WHAT YOU HAVE TO DO: What is needed is a word-for-word copy of all the entries, minus the pictures.
============================================================
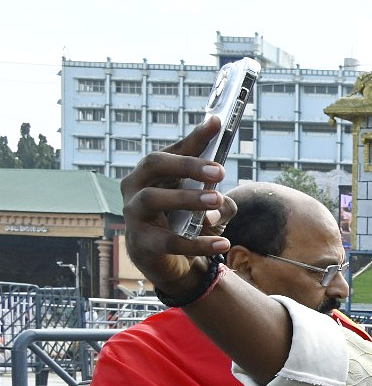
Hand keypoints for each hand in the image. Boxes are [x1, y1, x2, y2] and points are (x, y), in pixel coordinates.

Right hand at [119, 119, 235, 293]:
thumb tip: (222, 202)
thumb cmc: (184, 223)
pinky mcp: (141, 243)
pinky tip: (223, 243)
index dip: (196, 137)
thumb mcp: (206, 207)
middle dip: (187, 164)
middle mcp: (136, 187)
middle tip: (220, 170)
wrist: (167, 262)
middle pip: (154, 165)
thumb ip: (219, 201)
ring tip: (217, 199)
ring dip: (187, 198)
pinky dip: (198, 243)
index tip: (217, 123)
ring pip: (153, 199)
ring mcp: (134, 214)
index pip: (174, 149)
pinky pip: (169, 242)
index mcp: (153, 172)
============================================================
TASK ANSWER:
Hand keypoints for each hand in the image. Boxes are [x1, y1, x2, y2] and points are (x, y), in pixel coordinates.

Right hand at [119, 119, 235, 293]:
thumb tip: (222, 202)
thumb cmc: (184, 223)
pinky mcp: (141, 243)
pinky tip: (223, 243)
index dip: (196, 137)
thumb mcp: (206, 207)
middle dip: (187, 164)
middle mcp: (136, 187)
middle tip: (220, 170)
wrist: (167, 262)
middle pip: (154, 165)
thumb ip: (219, 201)
ring tip: (217, 199)
ring dip: (187, 198)
pinky dip: (198, 243)
index tip: (217, 123)
ring pip: (153, 199)
ring mcp: (134, 214)
index pip: (174, 149)
pinky pip: (169, 242)
index mcp: (153, 172)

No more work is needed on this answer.